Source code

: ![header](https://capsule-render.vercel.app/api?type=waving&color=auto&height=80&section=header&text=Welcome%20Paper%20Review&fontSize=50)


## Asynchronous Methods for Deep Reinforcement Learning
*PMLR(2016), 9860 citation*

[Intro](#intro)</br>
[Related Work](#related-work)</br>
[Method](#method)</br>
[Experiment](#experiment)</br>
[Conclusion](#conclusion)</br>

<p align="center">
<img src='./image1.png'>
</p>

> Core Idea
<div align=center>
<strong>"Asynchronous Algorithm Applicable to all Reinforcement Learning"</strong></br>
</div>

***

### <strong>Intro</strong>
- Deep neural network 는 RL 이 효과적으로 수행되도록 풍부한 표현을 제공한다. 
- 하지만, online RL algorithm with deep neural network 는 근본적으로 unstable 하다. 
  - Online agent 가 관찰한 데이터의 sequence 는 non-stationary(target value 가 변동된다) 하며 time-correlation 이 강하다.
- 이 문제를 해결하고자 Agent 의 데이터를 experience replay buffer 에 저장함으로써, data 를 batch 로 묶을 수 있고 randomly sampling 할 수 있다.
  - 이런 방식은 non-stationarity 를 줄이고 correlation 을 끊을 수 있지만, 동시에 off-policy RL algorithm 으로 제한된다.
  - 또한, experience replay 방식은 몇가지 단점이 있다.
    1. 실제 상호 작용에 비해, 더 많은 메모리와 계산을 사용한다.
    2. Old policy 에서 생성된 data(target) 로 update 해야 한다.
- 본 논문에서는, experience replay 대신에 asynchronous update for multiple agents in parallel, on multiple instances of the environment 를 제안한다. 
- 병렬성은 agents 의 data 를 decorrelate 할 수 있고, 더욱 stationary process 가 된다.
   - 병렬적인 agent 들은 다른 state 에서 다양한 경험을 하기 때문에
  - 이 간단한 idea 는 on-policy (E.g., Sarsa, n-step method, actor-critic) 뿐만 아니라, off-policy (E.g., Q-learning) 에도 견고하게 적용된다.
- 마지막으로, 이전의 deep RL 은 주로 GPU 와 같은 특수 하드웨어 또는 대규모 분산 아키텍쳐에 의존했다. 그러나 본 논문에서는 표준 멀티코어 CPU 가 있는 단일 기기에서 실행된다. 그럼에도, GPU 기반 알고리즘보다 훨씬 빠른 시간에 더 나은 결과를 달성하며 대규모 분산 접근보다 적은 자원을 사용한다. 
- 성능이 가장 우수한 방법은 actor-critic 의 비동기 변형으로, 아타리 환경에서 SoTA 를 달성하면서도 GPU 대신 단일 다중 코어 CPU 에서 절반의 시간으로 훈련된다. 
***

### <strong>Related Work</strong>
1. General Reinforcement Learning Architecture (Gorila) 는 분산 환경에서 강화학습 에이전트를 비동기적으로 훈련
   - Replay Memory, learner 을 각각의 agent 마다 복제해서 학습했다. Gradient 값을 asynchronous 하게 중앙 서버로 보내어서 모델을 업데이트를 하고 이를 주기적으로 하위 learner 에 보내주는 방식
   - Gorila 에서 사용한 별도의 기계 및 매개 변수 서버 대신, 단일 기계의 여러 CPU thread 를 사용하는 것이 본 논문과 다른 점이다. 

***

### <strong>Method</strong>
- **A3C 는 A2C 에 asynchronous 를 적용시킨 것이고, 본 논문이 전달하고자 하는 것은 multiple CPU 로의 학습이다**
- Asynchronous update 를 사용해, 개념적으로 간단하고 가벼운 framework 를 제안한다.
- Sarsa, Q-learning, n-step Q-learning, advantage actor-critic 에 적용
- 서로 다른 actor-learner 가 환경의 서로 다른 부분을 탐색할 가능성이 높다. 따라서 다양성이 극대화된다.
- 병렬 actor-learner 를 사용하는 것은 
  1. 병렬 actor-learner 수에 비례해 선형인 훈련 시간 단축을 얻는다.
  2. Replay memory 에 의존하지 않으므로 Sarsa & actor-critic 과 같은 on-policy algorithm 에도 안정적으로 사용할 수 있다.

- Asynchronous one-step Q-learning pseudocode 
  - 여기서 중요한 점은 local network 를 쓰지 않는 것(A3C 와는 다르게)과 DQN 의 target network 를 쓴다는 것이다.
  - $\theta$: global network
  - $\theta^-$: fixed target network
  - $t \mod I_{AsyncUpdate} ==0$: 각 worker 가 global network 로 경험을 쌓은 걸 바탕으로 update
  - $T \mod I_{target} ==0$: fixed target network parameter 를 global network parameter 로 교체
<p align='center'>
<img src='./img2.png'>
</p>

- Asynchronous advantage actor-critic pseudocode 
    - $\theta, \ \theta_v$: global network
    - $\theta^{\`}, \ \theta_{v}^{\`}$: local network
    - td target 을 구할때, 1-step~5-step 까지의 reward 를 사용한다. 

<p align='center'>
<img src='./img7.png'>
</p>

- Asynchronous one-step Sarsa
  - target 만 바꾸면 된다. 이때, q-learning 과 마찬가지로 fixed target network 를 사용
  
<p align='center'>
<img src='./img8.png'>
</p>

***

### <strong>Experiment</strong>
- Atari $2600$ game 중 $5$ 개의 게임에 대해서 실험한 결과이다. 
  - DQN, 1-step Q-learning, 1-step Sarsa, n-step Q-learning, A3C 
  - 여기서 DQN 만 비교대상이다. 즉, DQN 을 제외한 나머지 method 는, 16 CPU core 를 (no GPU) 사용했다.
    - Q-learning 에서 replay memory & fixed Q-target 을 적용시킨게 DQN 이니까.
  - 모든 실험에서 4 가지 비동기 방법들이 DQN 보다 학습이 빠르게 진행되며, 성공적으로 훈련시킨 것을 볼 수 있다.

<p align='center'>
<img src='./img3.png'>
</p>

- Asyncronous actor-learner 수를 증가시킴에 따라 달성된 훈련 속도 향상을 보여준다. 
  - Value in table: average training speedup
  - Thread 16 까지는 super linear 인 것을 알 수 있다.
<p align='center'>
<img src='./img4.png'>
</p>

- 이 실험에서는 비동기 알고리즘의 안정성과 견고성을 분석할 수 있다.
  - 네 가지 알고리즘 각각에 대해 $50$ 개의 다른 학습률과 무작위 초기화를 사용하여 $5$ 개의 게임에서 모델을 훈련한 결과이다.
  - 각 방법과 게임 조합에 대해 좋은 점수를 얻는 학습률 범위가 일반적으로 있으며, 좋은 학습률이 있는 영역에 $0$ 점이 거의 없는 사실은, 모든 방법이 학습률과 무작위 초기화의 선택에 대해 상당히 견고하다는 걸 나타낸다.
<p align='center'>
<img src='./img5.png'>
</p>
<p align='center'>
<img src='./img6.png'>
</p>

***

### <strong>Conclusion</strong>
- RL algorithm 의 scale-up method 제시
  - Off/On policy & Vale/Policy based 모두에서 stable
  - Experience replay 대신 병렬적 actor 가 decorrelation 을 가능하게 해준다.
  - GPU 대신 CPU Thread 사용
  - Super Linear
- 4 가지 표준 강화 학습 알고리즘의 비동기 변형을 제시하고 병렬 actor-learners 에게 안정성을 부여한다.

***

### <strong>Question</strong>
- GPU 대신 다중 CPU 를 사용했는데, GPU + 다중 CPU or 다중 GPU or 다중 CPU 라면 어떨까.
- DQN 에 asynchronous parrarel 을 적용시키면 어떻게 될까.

::::::::

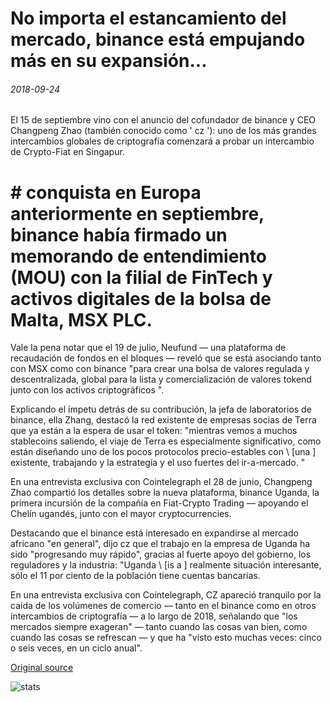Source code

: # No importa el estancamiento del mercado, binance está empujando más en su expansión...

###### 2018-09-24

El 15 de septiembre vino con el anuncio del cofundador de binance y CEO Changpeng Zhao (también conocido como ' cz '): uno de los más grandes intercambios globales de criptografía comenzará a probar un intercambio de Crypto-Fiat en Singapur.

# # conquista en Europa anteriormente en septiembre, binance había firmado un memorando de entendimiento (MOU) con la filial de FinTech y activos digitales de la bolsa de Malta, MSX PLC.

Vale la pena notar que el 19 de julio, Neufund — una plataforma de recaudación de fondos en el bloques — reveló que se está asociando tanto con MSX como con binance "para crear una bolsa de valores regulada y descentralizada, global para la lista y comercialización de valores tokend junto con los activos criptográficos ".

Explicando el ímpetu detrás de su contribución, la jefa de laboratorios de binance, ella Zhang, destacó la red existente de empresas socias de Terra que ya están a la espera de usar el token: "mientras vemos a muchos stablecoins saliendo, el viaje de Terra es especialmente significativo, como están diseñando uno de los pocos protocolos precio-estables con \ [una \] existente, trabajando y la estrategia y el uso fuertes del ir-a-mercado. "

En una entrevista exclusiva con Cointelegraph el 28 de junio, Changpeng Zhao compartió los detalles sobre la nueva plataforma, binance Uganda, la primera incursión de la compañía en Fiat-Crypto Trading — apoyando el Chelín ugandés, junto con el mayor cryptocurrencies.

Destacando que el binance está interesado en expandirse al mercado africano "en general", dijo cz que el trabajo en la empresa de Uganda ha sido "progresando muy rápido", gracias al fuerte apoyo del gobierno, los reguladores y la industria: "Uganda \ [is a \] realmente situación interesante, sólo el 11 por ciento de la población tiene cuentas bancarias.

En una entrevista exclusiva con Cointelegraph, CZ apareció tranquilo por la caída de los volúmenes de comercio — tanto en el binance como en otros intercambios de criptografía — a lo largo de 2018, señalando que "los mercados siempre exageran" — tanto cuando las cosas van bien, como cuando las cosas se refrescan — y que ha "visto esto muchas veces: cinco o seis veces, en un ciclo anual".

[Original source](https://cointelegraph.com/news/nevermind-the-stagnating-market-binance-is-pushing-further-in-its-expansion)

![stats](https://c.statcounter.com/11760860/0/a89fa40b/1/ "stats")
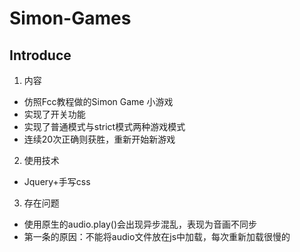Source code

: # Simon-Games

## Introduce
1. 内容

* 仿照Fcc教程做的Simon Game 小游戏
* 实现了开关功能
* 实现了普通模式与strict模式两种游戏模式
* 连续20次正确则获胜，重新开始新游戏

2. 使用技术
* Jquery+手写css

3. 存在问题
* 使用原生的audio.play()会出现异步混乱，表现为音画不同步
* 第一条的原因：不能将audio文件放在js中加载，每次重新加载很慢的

::::::::

_WORK TO BE COMPLETED_.
When a line in the listing above holds the word "exclusiva", copy it.

_RESULT OF THE TASK_.
En una entrevista exclusiva con Cointelegraph el 28 de junio, Changpeng Zhao compartió los detalles sobre la nueva plataforma, binance Uganda, la primera incursión de la compañía en Fiat-Crypto Trading — apoyando el Chelín ugandés, junto con el mayor cryptocurrencies.
En una entrevista exclusiva con Cointelegraph, CZ apareció tranquilo por la caída de los volúmenes de comercio — tanto en el binance como en otros intercambios de criptografía — a lo largo de 2018, señalando que "los mercados siempre exageran" — tanto cuando las cosas van bien, como cuando las cosas se refrescan — y que ha "visto esto muchas veces: cinco o seis veces, en un ciclo anual".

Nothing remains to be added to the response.